[EXTRACT TO READ]
<<<<
The objective of establishing the nomenclature for the levels of abstraction and sizes is to speed up the conversation about the system. This provides the vocabulary for a team to talk about the system.

Why should you care about structure? What is the meaning of these structural elements? The function and the class are basic abstractions, and they extend the capabilities of the language and its fundamental libraries. The class is an abstract data type that extends the language. Components, modules, and subsystems group related functionality in the problem domain. These elements enable the team to quickly talk about these without getting into the details of their implementation as they are composing parts and building new functionality.

Revision Control

When building software some of the paths that you and your team go down on will be in error. You will have to backtrack and restart work from a known good state. This is where a revision control system comes to your rescue. In a nutshell: the revision control system allows you—the individual developer—to carry out experiments, recover from mistakes, and—for your team—to share the work with your collaborators: allows you to co-create.

In order to benefit from revision control, you have to make your thinking explicit, and use the revision control system to record your decisions. For example: you just received a defect report that states that the shipping charges are not computed correctly. Next you create a branch, figure out what the problem is, implement the fix, verify that it all works, then merge your branch into the main code line. If your fix fails, then you can restart your work from the point where you started from.
>>>>
[PROVIDED DATA]
<<<<
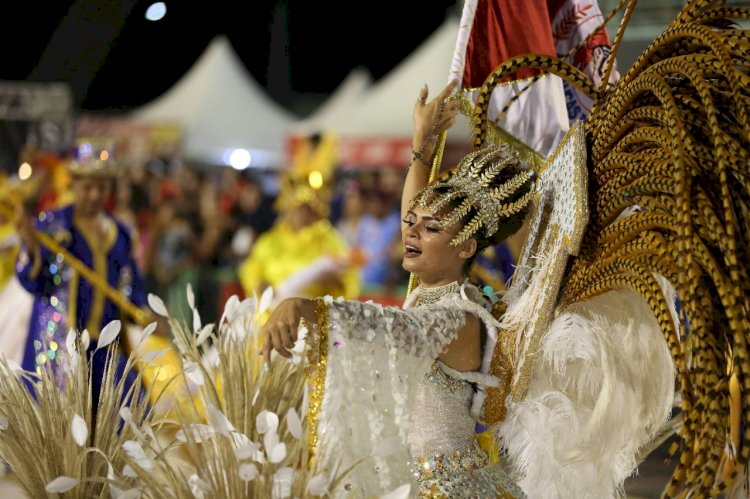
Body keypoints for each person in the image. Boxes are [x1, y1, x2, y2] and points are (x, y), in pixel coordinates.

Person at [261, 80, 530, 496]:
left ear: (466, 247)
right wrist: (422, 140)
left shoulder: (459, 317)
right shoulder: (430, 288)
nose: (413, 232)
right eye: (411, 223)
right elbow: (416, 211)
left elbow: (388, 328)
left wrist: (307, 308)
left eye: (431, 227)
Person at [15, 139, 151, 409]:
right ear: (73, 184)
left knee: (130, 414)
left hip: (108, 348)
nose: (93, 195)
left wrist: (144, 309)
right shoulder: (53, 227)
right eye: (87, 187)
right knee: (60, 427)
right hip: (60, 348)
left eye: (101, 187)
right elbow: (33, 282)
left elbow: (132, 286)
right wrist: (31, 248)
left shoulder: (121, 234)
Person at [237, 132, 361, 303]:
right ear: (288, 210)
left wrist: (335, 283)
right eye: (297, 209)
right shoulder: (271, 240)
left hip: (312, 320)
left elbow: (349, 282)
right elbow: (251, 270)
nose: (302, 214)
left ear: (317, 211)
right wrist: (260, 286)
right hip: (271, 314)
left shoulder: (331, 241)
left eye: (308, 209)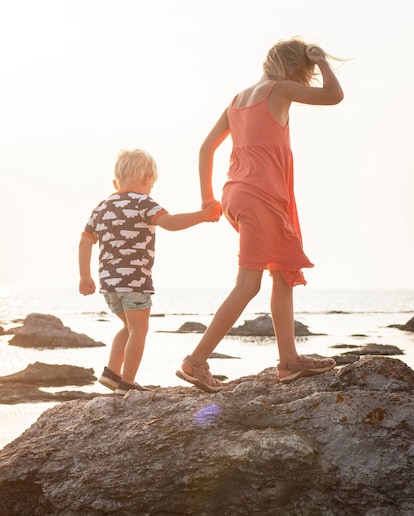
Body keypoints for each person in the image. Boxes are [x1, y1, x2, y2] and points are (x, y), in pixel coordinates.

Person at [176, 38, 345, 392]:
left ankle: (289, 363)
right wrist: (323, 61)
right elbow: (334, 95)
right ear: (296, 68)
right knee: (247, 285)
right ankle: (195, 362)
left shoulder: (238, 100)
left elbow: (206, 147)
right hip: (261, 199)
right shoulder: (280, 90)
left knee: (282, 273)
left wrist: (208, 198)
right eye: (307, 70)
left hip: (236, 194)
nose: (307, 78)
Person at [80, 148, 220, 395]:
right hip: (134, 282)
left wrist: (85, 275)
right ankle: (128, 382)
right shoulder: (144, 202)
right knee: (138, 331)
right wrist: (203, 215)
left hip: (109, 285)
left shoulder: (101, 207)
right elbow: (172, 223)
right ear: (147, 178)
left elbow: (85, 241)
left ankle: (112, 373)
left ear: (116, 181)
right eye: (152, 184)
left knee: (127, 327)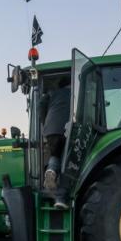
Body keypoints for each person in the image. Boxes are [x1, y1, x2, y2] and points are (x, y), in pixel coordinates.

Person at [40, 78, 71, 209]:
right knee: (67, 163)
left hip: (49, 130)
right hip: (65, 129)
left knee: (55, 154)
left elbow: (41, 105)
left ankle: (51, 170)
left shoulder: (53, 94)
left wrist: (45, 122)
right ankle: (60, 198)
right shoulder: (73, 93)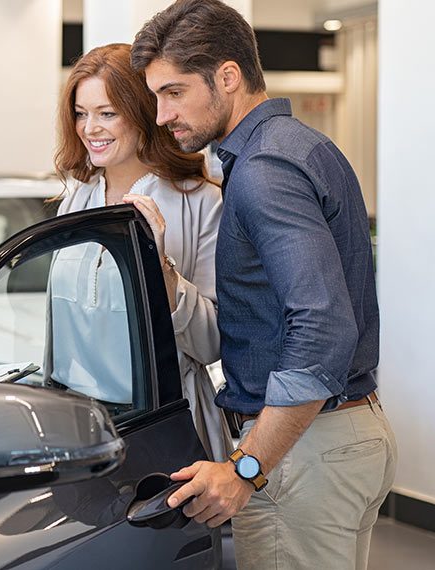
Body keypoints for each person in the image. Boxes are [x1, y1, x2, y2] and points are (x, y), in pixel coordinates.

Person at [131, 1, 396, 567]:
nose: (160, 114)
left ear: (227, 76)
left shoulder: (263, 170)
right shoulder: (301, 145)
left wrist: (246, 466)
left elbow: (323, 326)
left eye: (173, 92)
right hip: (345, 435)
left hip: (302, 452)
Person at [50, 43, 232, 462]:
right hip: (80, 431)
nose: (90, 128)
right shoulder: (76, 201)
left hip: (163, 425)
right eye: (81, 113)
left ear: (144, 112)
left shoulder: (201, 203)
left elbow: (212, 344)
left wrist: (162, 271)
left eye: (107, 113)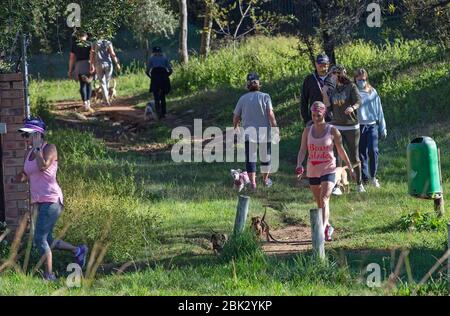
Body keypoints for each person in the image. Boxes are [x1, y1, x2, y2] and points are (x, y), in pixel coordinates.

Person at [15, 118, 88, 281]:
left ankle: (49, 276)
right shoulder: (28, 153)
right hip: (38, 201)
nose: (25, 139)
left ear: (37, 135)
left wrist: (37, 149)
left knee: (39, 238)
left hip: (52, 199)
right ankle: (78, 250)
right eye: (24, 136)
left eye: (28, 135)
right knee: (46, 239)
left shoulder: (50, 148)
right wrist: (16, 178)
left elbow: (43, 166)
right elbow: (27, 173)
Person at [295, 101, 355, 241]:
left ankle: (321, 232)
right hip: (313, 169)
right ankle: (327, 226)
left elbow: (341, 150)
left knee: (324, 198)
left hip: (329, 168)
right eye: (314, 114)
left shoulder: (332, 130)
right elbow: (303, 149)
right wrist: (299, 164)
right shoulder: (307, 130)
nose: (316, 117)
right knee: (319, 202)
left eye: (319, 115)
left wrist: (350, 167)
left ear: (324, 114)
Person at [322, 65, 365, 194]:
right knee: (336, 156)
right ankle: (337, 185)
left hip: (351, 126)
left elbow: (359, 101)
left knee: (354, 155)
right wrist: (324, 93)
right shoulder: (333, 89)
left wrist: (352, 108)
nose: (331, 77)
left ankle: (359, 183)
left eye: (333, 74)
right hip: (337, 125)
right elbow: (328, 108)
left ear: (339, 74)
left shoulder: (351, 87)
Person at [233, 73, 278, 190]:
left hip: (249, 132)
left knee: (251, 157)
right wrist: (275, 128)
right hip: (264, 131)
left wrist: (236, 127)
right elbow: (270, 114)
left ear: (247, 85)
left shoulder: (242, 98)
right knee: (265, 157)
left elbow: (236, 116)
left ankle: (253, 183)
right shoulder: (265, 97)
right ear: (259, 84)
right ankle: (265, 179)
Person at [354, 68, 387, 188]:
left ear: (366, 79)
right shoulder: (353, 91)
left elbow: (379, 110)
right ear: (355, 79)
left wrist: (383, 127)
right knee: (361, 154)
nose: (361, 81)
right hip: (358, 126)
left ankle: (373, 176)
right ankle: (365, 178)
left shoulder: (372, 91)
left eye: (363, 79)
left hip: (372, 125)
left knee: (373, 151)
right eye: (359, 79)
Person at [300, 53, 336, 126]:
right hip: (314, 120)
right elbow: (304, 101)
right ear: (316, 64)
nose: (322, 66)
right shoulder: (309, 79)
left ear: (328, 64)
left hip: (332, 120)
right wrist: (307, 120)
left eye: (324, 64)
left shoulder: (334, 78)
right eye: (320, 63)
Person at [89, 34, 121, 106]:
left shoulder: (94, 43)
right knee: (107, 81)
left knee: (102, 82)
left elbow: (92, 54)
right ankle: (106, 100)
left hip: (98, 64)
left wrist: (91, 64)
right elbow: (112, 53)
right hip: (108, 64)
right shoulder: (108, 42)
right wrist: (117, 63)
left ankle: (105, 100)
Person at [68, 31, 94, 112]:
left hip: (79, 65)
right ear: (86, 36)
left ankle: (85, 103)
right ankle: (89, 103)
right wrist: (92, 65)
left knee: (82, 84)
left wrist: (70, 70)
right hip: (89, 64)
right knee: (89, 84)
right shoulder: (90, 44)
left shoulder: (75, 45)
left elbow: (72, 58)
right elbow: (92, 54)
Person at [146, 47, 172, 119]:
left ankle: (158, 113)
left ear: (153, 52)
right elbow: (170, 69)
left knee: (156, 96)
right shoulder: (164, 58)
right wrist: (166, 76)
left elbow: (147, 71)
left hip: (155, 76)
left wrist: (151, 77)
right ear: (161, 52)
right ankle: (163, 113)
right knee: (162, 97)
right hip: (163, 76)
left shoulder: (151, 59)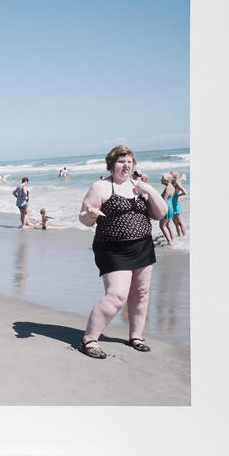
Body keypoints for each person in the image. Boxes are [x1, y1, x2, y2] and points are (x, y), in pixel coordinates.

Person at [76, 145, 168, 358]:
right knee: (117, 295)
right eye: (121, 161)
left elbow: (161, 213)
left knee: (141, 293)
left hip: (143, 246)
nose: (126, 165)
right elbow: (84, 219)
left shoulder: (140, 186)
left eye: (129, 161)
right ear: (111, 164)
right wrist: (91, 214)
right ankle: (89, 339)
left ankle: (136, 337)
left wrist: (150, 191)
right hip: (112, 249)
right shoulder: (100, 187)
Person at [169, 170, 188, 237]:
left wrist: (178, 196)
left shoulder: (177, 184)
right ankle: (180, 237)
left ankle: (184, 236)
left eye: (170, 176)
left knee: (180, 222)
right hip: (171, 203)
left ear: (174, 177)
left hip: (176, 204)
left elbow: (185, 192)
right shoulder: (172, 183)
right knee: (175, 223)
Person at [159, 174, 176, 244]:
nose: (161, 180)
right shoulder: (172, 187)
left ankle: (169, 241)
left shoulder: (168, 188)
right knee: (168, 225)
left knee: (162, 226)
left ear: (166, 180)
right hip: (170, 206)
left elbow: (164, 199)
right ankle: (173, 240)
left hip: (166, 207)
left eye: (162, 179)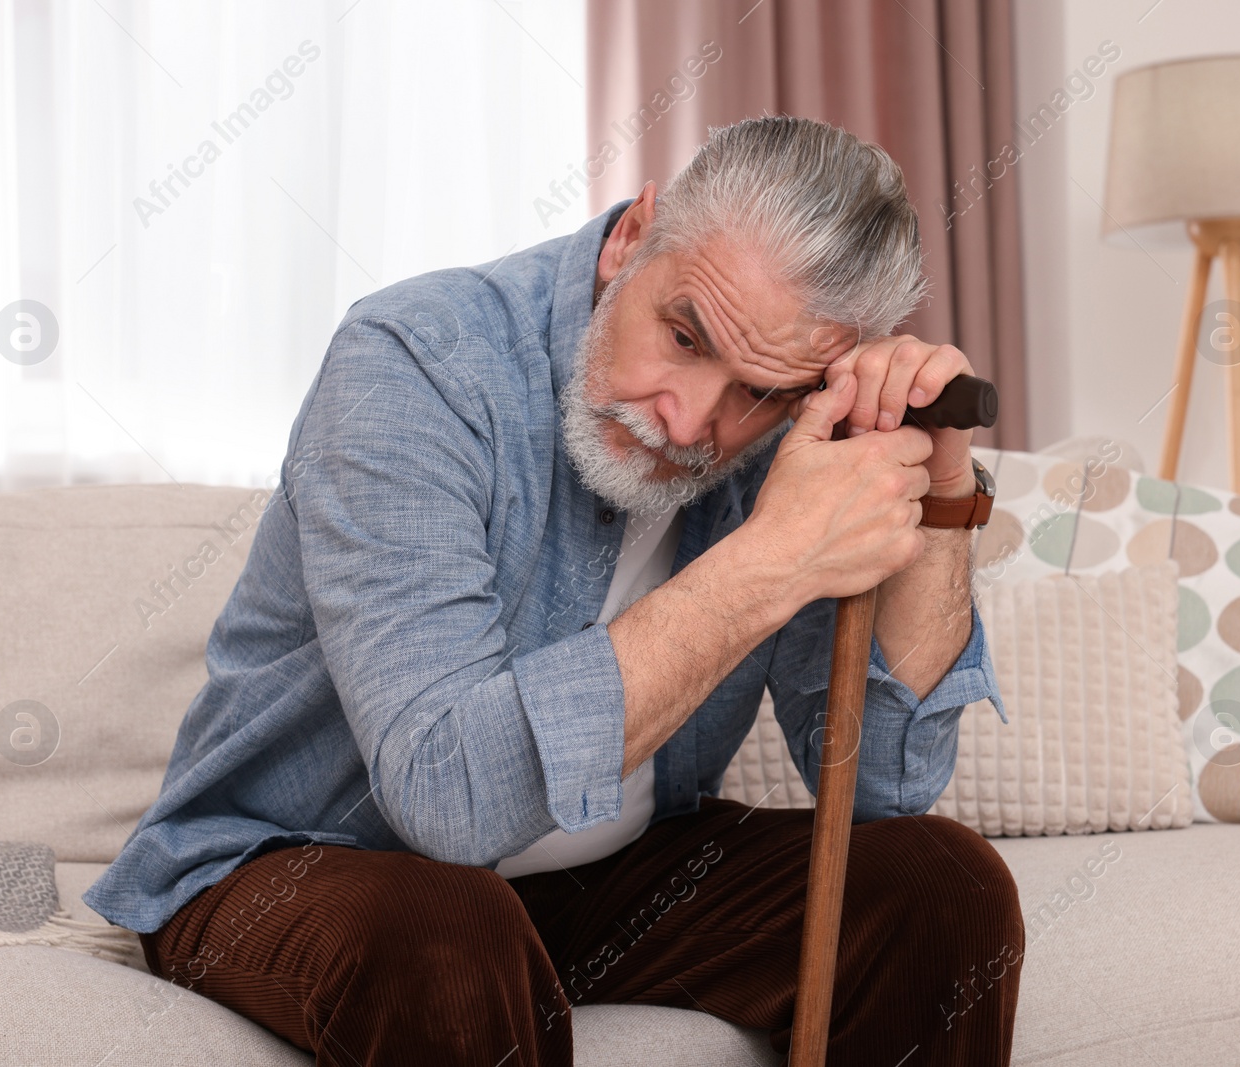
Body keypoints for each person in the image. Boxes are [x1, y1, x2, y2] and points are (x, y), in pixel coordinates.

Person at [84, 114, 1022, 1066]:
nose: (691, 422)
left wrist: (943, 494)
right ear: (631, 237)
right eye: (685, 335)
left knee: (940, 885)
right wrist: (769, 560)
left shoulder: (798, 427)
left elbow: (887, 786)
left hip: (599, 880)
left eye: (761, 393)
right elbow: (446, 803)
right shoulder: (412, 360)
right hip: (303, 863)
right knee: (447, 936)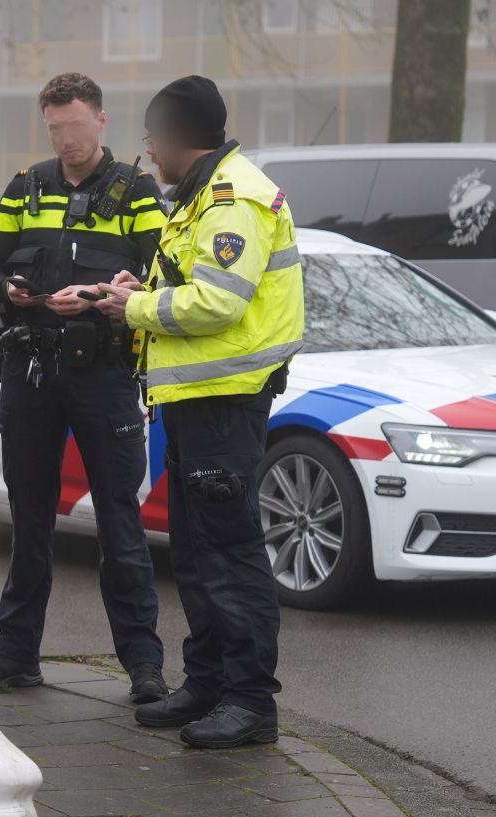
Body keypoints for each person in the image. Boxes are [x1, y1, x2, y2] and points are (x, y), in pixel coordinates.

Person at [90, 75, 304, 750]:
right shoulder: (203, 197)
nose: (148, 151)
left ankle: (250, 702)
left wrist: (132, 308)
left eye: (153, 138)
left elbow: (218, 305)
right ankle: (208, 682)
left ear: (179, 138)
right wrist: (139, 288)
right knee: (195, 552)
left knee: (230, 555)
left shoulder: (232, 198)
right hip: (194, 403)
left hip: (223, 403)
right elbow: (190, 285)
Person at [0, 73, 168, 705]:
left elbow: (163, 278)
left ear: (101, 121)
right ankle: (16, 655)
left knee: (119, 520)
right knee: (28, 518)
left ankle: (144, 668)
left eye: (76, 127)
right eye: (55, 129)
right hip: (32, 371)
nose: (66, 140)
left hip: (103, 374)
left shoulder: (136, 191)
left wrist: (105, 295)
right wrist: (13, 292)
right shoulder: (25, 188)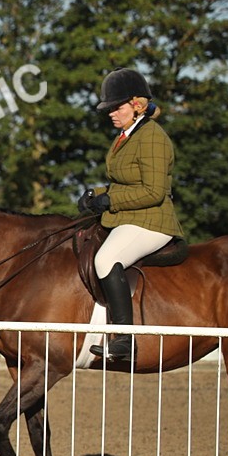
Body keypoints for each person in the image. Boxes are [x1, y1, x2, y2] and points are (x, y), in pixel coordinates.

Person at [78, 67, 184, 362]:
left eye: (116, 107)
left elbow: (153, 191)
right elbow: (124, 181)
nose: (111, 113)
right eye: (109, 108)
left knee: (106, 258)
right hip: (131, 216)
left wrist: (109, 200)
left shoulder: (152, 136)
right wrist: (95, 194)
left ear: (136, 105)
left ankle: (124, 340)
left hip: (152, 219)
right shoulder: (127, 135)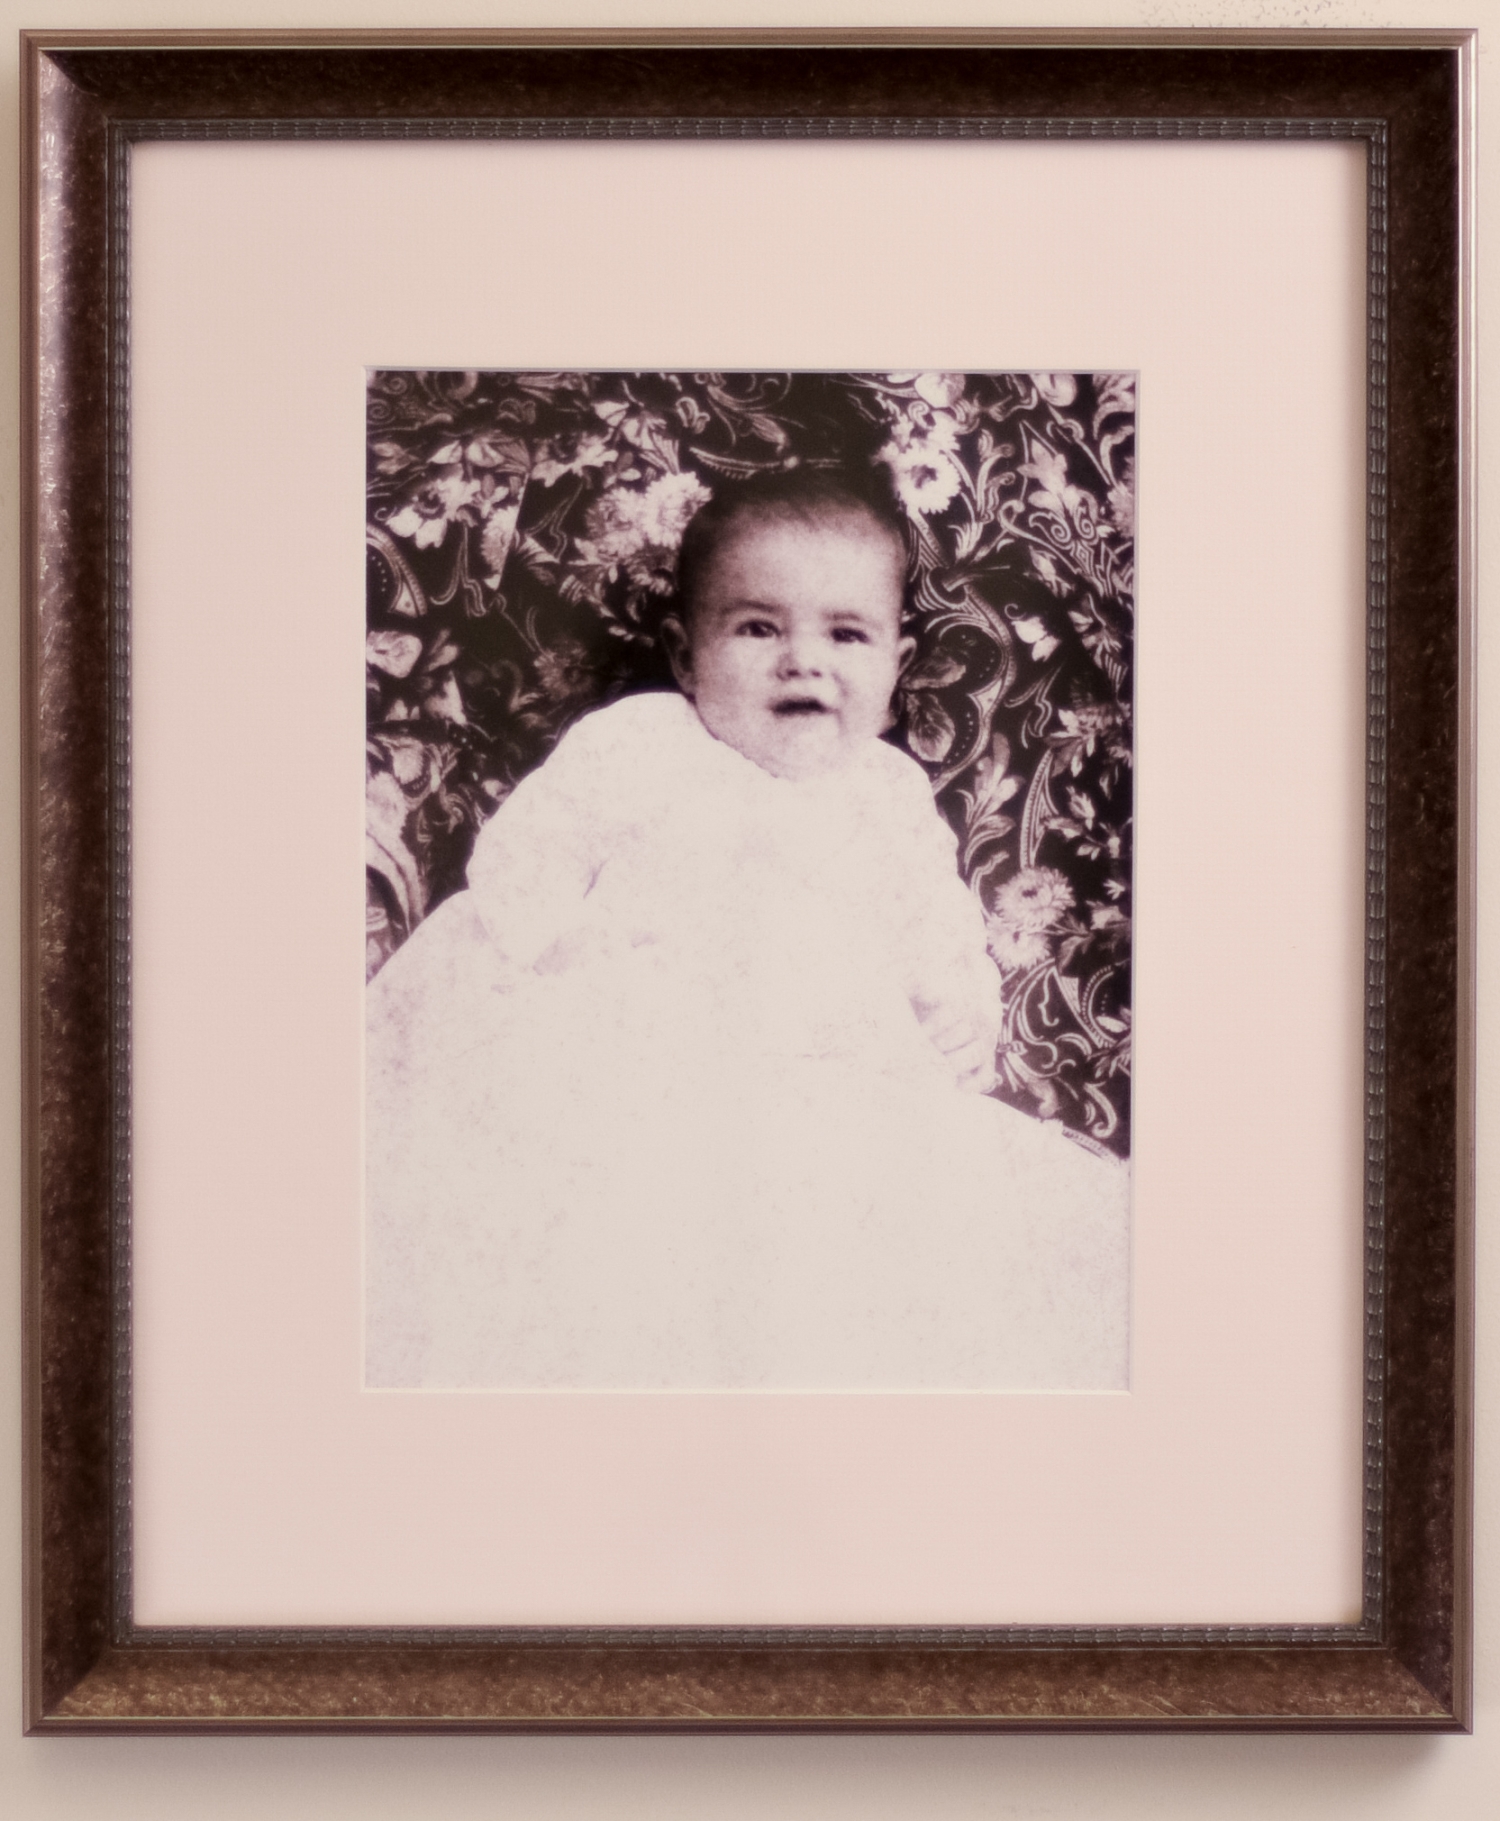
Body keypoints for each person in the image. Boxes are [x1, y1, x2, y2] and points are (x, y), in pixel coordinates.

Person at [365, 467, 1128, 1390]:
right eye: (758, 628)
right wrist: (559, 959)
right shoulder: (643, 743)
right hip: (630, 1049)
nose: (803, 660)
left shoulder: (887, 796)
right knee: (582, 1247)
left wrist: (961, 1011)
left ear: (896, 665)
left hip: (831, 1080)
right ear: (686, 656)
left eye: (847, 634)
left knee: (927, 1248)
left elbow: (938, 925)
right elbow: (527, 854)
>>>>
[EXERCISES TO COMPLETE]
a – Answer these about the software development text:
(i) What does it call the class?
(ii) What three things group related functionality in the problem domain?
(iii) In its example, what does the defect report state?
b – In the software development text, starting at "In order to" and ending at "you started from.", substitute "topic branch" for each "branch" and write out the passage.
The data has no connection to the text.

[LIST OF SOLUTIONS]
a –
(i) An abstract data type that extends the language.
(ii) Components, modules, and subsystems.
(iii) That the shipping charges are not computed correctly.

b –
In order to benefit from revision control, you have to make your thinking explicit, and use the revision control system to record your decisions. For example: you just received a defect report that states that the shipping charges are not computed correctly. Next you create a topic branch, figure out what the problem is, implement the fix, verify that it all works, then merge your topic branch into the main code line. If your fix fails, then you can restart your work from the point where you started from.